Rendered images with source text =

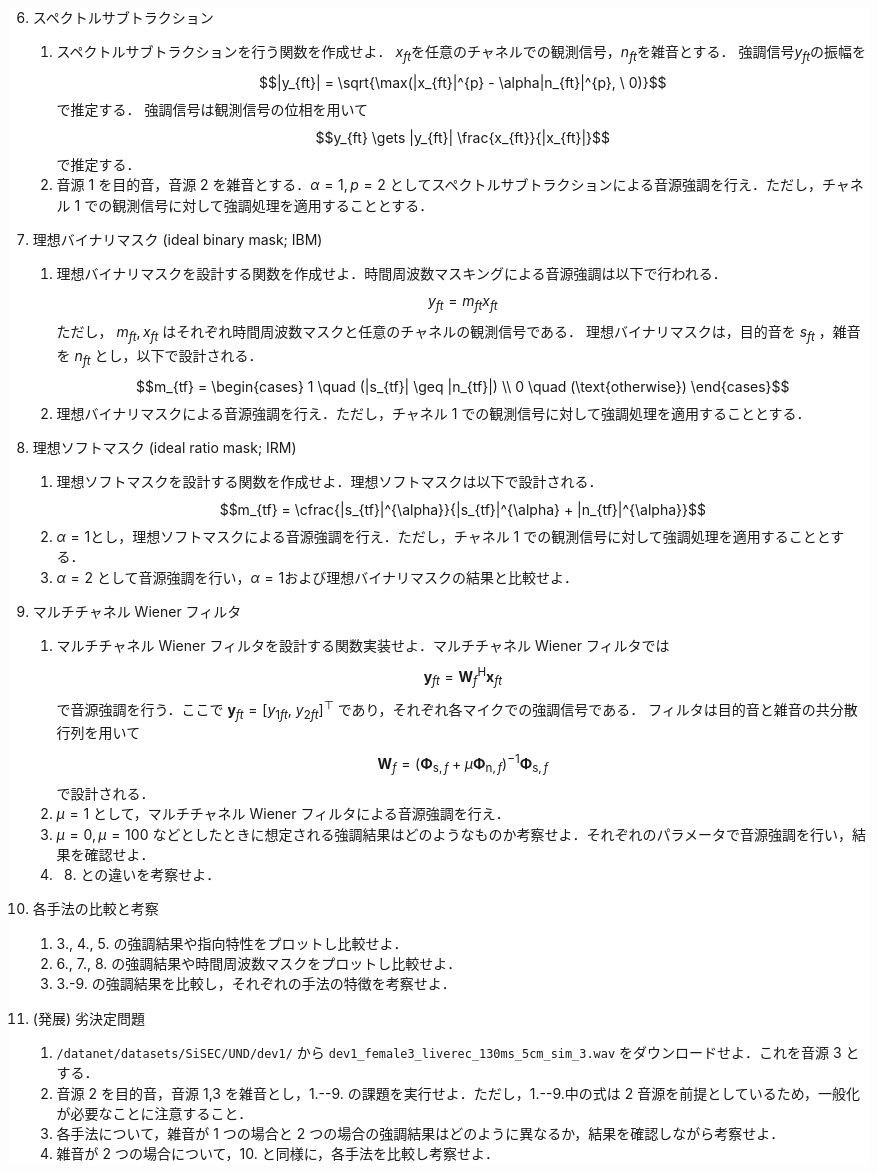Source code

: 6. スペクトルサブトラクション

   1. スペクトルサブトラクションを行う関数を作成せよ．
      $x_{ft}$を任意のチャネルでの観測信号，$n_{ft}$を雑音とする．
      強調信号$y_{ft}$の振幅を
      $$|y_{ft}| = \sqrt{\max(|x_{ft}|^{p} - \alpha|n_{ft}|^{p}, \ 0)}$$
      で推定する．
      強調信号は観測信号の位相を用いて
      $$y_{ft} \gets |y_{ft}| \frac{x_{ft}}{|x_{ft}|}$$
      で推定する．
   2. 音源 1 を目的音，音源 2 を雑音とする．$\alpha = 1, p = 2$ としてスペクトルサブトラクションによる音源強調を行え．ただし，チャネル 1 での観測信号に対して強調処理を適用することとする．

7. 理想バイナリマスク (ideal binary mask; IBM)

   1. 理想バイナリマスクを設計する関数を作成せよ．時間周波数マスキングによる音源強調は以下で行われる．
      $$y_{ft} = m_{ft} x_{ft}$$
      ただし， $m_{ft}, x_{ft}$ はそれぞれ時間周波数マスクと任意のチャネルの観測信号である．
      理想バイナリマスクは，目的音を $s_{ft}$ ，雑音を $n_{ft}$ とし，以下で設計される．
      $$m_{tf} = \begin{cases} 1 \quad (|s_{tf}| \geq |n_{tf}|) \\ 0 \quad (\text{otherwise}) \end{cases}$$
   2. 理想バイナリマスクによる音源強調を行え．ただし，チャネル 1 での観測信号に対して強調処理を適用することとする．

8. 理想ソフトマスク (ideal ratio mask; IRM)

   1. 理想ソフトマスクを設計する関数を作成せよ．理想ソフトマスクは以下で設計される．
      $$m_{tf} = \cfrac{|s_{tf}|^{\alpha}}{|s_{tf}|^{\alpha} + |n_{tf}|^{\alpha}}$$
   2. $\alpha = 1$とし，理想ソフトマスクによる音源強調を行え．ただし，チャネル 1 での観測信号に対して強調処理を適用することとする．
   3. $\alpha = 2$ として音源強調を行い，$\alpha = 1$および理想バイナリマスクの結果と比較せよ．

9. マルチチャネル Wiener フィルタ

   1. マルチチャネル Wiener フィルタを設計する関数実装せよ．マルチチャネル Wiener フィルタでは
      $$\boldsymbol{y}_{ft} = \boldsymbol{W}^{\mathsf{H}}_f \boldsymbol{x}_{ft}$$
      で音源強調を行う．ここで $\boldsymbol{y}_{ft} = [y_{1ft}, \ y_{2ft}]^{\top}$ であり，それぞれ各マイクでの強調信号である．
      フィルタは目的音と雑音の共分散行列を用いて
      $$\boldsymbol{W}_f = (\boldsymbol{\Phi}_{\mathrm{s}, f} + \mu\boldsymbol{\Phi}_{\mathrm{n}, f})^{-1}\boldsymbol{\Phi}_{\mathrm{s}, f}$$
      で設計される．
   2. $\mu = 1$ として，マルチチャネル Wiener フィルタによる音源強調を行え．
   3. $\mu = 0, \mu = 100$ などとしたときに想定される強調結果はどのようなものか考察せよ．それぞれのパラメータで音源強調を行い，結果を確認せよ．
   4. 8. との違いを考察せよ．

10. 各手法の比較と考察

    1. 3., 4., 5. の強調結果や指向特性をプロットし比較せよ．
    2. 6., 7., 8. の強調結果や時間周波数マスクをプロットし比較せよ．
    3. 3.-9. の強調結果を比較し，それぞれの手法の特徴を考察せよ．

11. (発展) 劣決定問題
    1. `/datanet/datasets/SiSEC/UND/dev1/` から `dev1_female3_liverec_130ms_5cm_sim_3.wav` をダウンロードせよ．これを音源 3 とする．
    2. 音源 2 を目的音，音源 1,3 を雑音とし，1.--9. の課題を実行せよ．ただし，1.--9.中の式は 2 音源を前提としているため，一般化が必要なことに注意すること．
    3. 各手法について，雑音が 1 つの場合と 2 つの場合の強調結果はどのように異なるか，結果を確認しながら考察せよ．
    4. 雑音が 2 つの場合について，10. と同様に，各手法を比較し考察せよ．

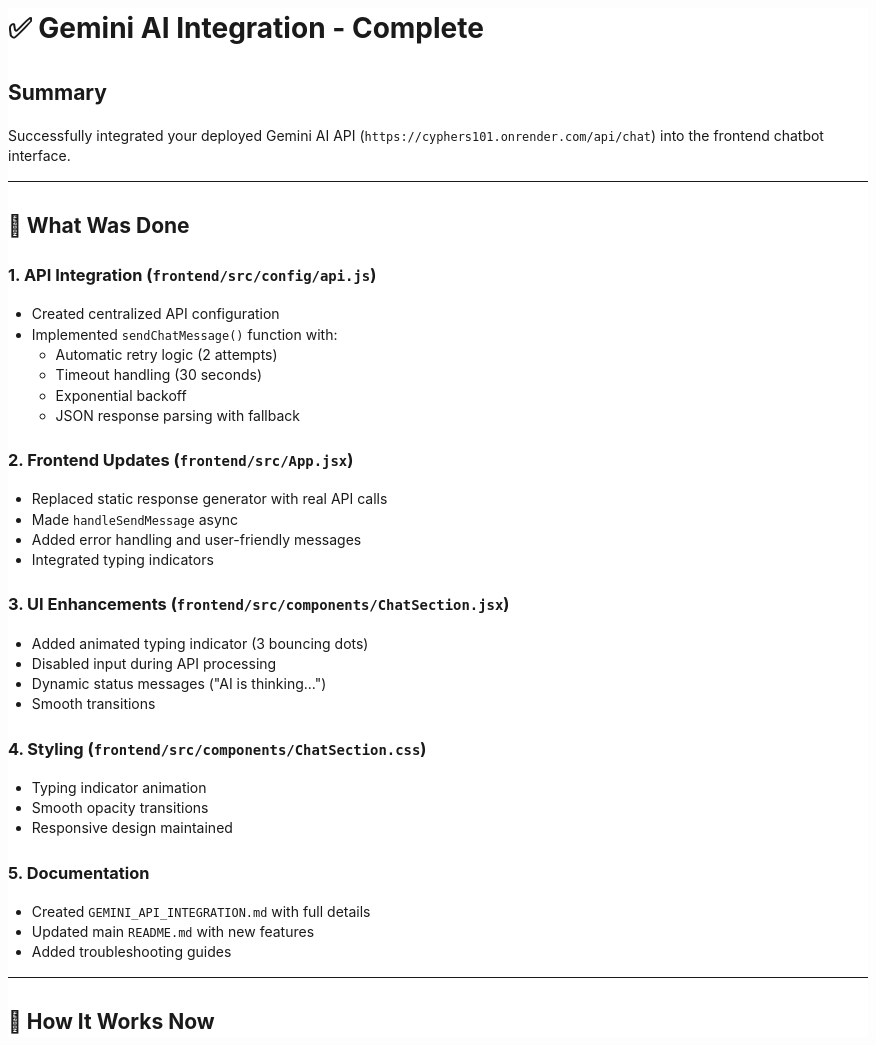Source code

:# ✅ Gemini AI Integration - Complete

## Summary

Successfully integrated your deployed Gemini AI API (`https://cyphers101.onrender.com/api/chat`) into the frontend chatbot interface.

---

## 🎯 What Was Done

### 1. **API Integration** (`frontend/src/config/api.js`)

- Created centralized API configuration
- Implemented `sendChatMessage()` function with:
  - Automatic retry logic (2 attempts)
  - Timeout handling (30 seconds)
  - Exponential backoff
  - JSON response parsing with fallback

### 2. **Frontend Updates** (`frontend/src/App.jsx`)

- Replaced static response generator with real API calls
- Made `handleSendMessage` async
- Added error handling and user-friendly messages
- Integrated typing indicators

### 3. **UI Enhancements** (`frontend/src/components/ChatSection.jsx`)

- Added animated typing indicator (3 bouncing dots)
- Disabled input during API processing
- Dynamic status messages ("AI is thinking...")
- Smooth transitions

### 4. **Styling** (`frontend/src/components/ChatSection.css`)

- Typing indicator animation
- Smooth opacity transitions
- Responsive design maintained

### 5. **Documentation**

- Created `GEMINI_API_INTEGRATION.md` with full details
- Updated main `README.md` with new features
- Added troubleshooting guides

---

## 🚀 How It Works Now
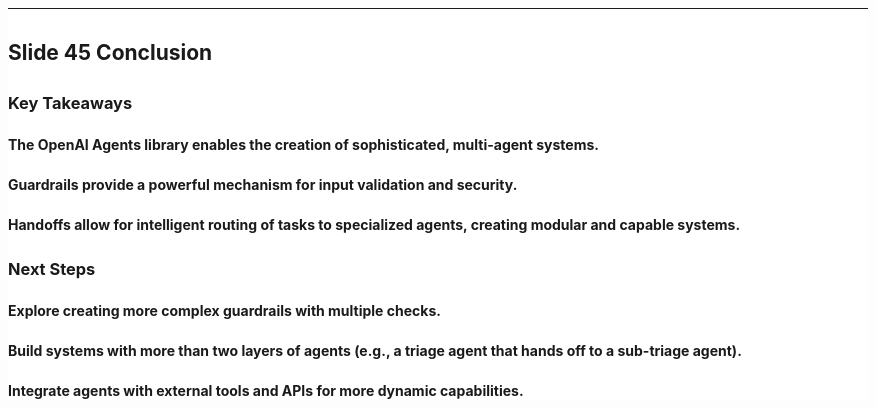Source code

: -----

## Slide 45 Conclusion

### Key Takeaways

#### The OpenAI Agents library enables the creation of sophisticated, multi-agent systems.

#### **Guardrails** provide a powerful mechanism for input validation and security.

#### **Handoffs** allow for intelligent routing of tasks to specialized agents, creating modular and capable systems.

### Next Steps

#### Explore creating more complex guardrails with multiple checks.

#### Build systems with more than two layers of agents (e.g., a triage agent that hands off to a sub-triage agent).

#### Integrate agents with external tools and APIs for more dynamic capabilities.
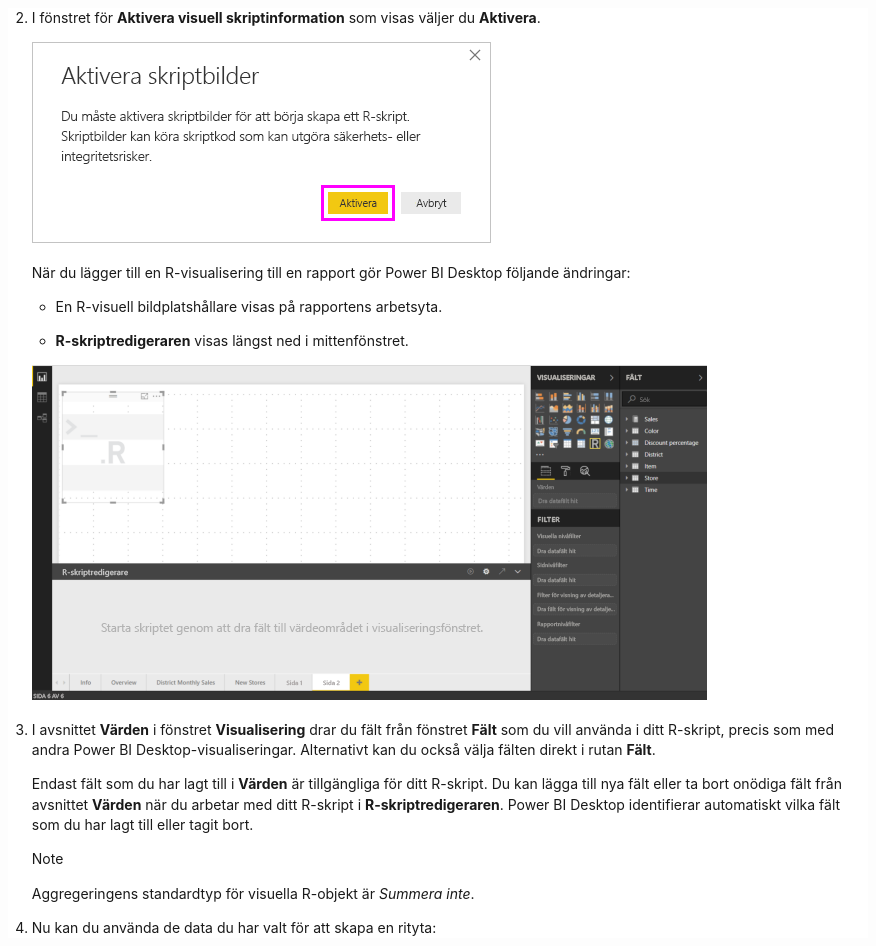 2. I fönstret för **Aktivera visuell skriptinformation** som visas väljer du **Aktivera**.

   ![Aktivera skriptbilder](media/desktop-r-visuals/r-visuals-10.png)

   När du lägger till en R-visualisering till en rapport gör Power BI Desktop följande ändringar:
   
   - En R-visuell bildplatshållare visas på rapportens arbetsyta.
   
   - **R-skriptredigeraren** visas längst ned i mittenfönstret.
   
   ![R-skriptredigerare](media/desktop-r-visuals/r-visuals-4.png)

3. I avsnittet **Värden** i fönstret **Visualisering** drar du fält från fönstret **Fält** som du vill använda i ditt R-skript, precis som med andra Power BI Desktop-visualiseringar. Alternativt kan du också välja fälten direkt i rutan **Fält**.
    
    Endast fält som du har lagt till i **Värden** är tillgängliga för ditt R-skript. Du kan lägga till nya fält eller ta bort onödiga fält från avsnittet **Värden** när du arbetar med ditt R-skript i **R-skriptredigeraren**. Power BI Desktop identifierar automatiskt vilka fält som du har lagt till eller tagit bort.
   
   > [!NOTE]
   > Aggregeringens standardtyp för visuella R-objekt är *Summera inte*.
   > 
   > 
   
4. Nu kan du använda de data du har valt för att skapa en rityta: 
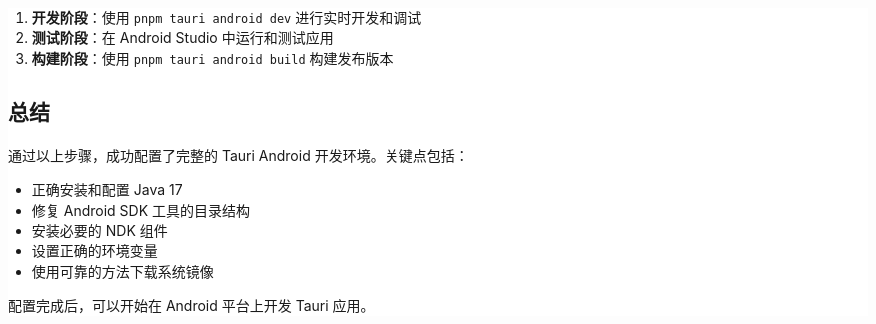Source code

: 1. **开发阶段**：使用 `pnpm tauri android dev` 进行实时开发和调试
2. **测试阶段**：在 Android Studio 中运行和测试应用
3. **构建阶段**：使用 `pnpm tauri android build` 构建发布版本

## 总结

通过以上步骤，成功配置了完整的 Tauri Android 开发环境。关键点包括：

- 正确安装和配置 Java 17
- 修复 Android SDK 工具的目录结构
- 安装必要的 NDK 组件
- 设置正确的环境变量
- 使用可靠的方法下载系统镜像

配置完成后，可以开始在 Android 平台上开发 Tauri 应用。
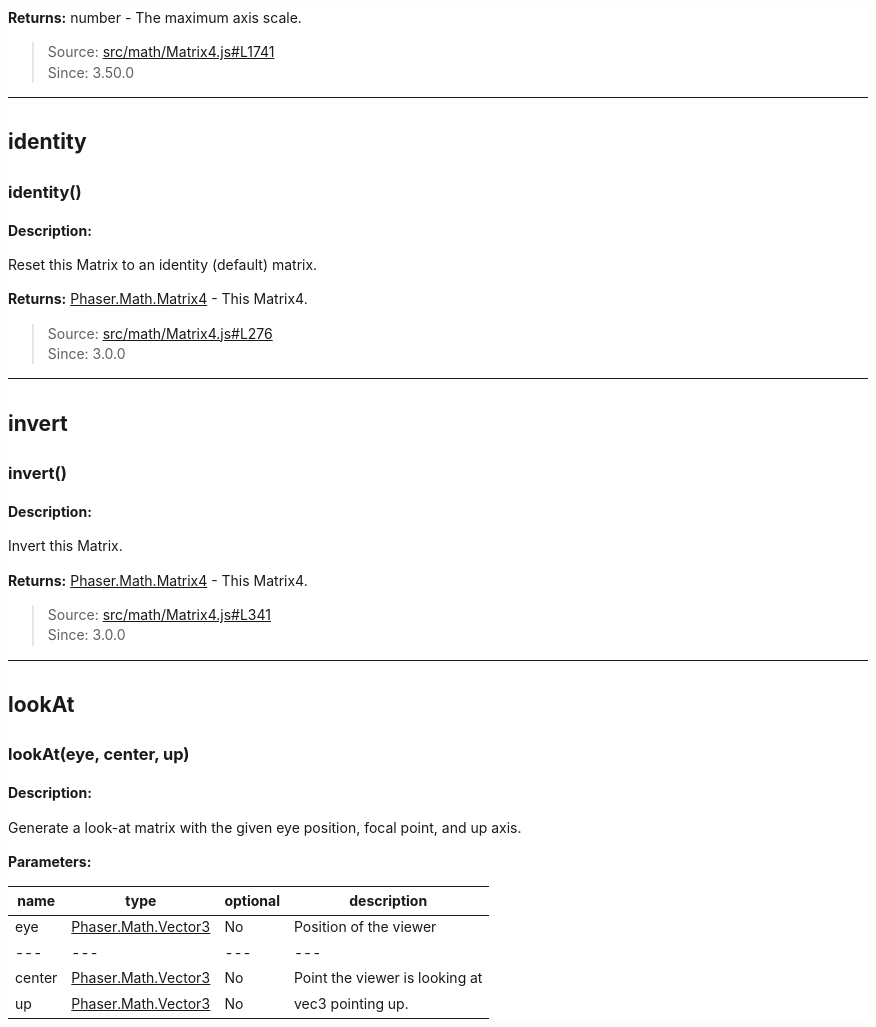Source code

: **Returns:** number - The maximum axis scale.

> Source: [src/math/Matrix4.js#L1741](https://github.com/phaserjs/phaser/blob/v3.87.0/src/math/Matrix4.js#L1741)  
> Since: 3.50.0

---

## identity

### <instance> identity()

**Description:**

Reset this Matrix to an identity (default) matrix.

**Returns:** [Phaser.Math.Matrix4](math-matrix4.md) - This Matrix4.

> Source: [src/math/Matrix4.js#L276](https://github.com/phaserjs/phaser/blob/v3.87.0/src/math/Matrix4.js#L276)  
> Since: 3.0.0

---

## invert

### <instance> invert()

**Description:**

Invert this Matrix.

**Returns:** [Phaser.Math.Matrix4](math-matrix4.md) - This Matrix4.

> Source: [src/math/Matrix4.js#L341](https://github.com/phaserjs/phaser/blob/v3.87.0/src/math/Matrix4.js#L341)  
> Since: 3.0.0

---

## lookAt

### <instance> lookAt(eye, center, up)

**Description:**

Generate a look-at matrix with the given eye position, focal point, and up axis.

**Parameters:**

| name | type | optional | description |
| --- | --- | --- | --- |
| eye | [Phaser.Math.Vector3](math-vector3.md) | No | Position of the viewer |
| --- | --- | --- | --- |
| center | [Phaser.Math.Vector3](math-vector3.md) | No | Point the viewer is looking at |
| up | [Phaser.Math.Vector3](math-vector3.md) | No | vec3 pointing up. |
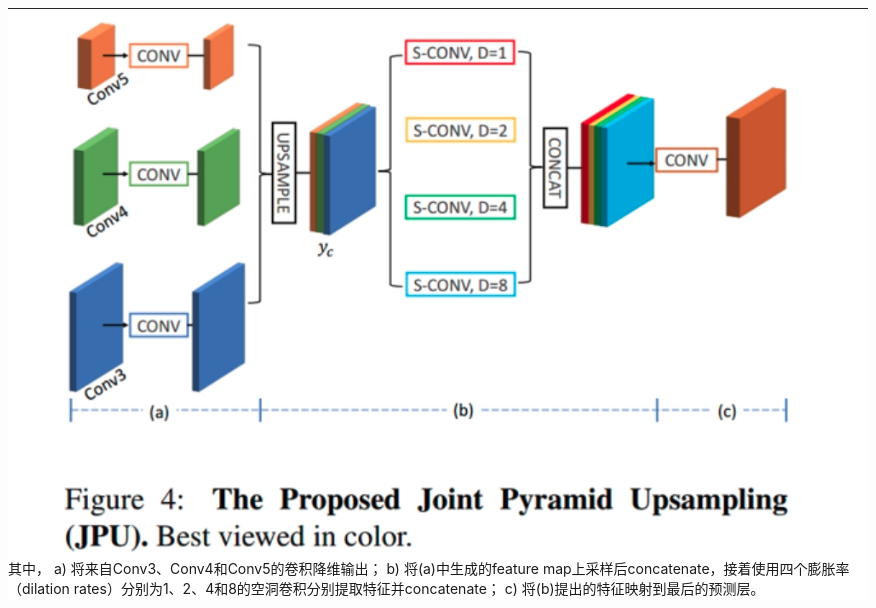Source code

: <img src="../pics/CV_blog/2019040519051873.png" style="float:left;width:300%" />

其中，
a) 将来自Conv3、Conv4和Conv5的卷积降维输出；
b) 将(a)中生成的feature map上采样后concatenate，接着使用四个膨胀率（dilation rates）分别为1、2、4和8的空洞卷积分别提取特征并concatenate；
c) 将(b)提出的特征映射到最后的预测层。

JOB =
Could you set down verbatim the lines from the beginning of the entries above through the line containing "フィルタは目的音と雑音の共分散行列を用いて", both included, leaving out the pictures?

ANSWER TO THE EXERCISE =
Source code

: 6. スペクトルサブトラクション

   1. スペクトルサブトラクションを行う関数を作成せよ．
      $x_{ft}$を任意のチャネルでの観測信号，$n_{ft}$を雑音とする．
      強調信号$y_{ft}$の振幅を
      $$|y_{ft}| = \sqrt{\max(|x_{ft}|^{p} - \alpha|n_{ft}|^{p}, \ 0)}$$
      で推定する．
      強調信号は観測信号の位相を用いて
      $$y_{ft} \gets |y_{ft}| \frac{x_{ft}}{|x_{ft}|}$$
      で推定する．
   2. 音源 1 を目的音，音源 2 を雑音とする．$\alpha = 1, p = 2$ としてスペクトルサブトラクションによる音源強調を行え．ただし，チャネル 1 での観測信号に対して強調処理を適用することとする．

7. 理想バイナリマスク (ideal binary mask; IBM)

   1. 理想バイナリマスクを設計する関数を作成せよ．時間周波数マスキングによる音源強調は以下で行われる．
      $$y_{ft} = m_{ft} x_{ft}$$
      ただし， $m_{ft}, x_{ft}$ はそれぞれ時間周波数マスクと任意のチャネルの観測信号である．
      理想バイナリマスクは，目的音を $s_{ft}$ ，雑音を $n_{ft}$ とし，以下で設計される．
      $$m_{tf} = \begin{cases} 1 \quad (|s_{tf}| \geq |n_{tf}|) \\ 0 \quad (\text{otherwise}) \end{cases}$$
   2. 理想バイナリマスクによる音源強調を行え．ただし，チャネル 1 での観測信号に対して強調処理を適用することとする．

8. 理想ソフトマスク (ideal ratio mask; IRM)

   1. 理想ソフトマスクを設計する関数を作成せよ．理想ソフトマスクは以下で設計される．
      $$m_{tf} = \cfrac{|s_{tf}|^{\alpha}}{|s_{tf}|^{\alpha} + |n_{tf}|^{\alpha}}$$
   2. $\alpha = 1$とし，理想ソフトマスクによる音源強調を行え．ただし，チャネル 1 での観測信号に対して強調処理を適用することとする．
   3. $\alpha = 2$ として音源強調を行い，$\alpha = 1$および理想バイナリマスクの結果と比較せよ．

9. マルチチャネル Wiener フィルタ

   1. マルチチャネル Wiener フィルタを設計する関数実装せよ．マルチチャネル Wiener フィルタでは
      $$\boldsymbol{y}_{ft} = \boldsymbol{W}^{\mathsf{H}}_f \boldsymbol{x}_{ft}$$
      で音源強調を行う．ここで $\boldsymbol{y}_{ft} = [y_{1ft}, \ y_{2ft}]^{\top}$ であり，それぞれ各マイクでの強調信号である．
      フィルタは目的音と雑音の共分散行列を用いて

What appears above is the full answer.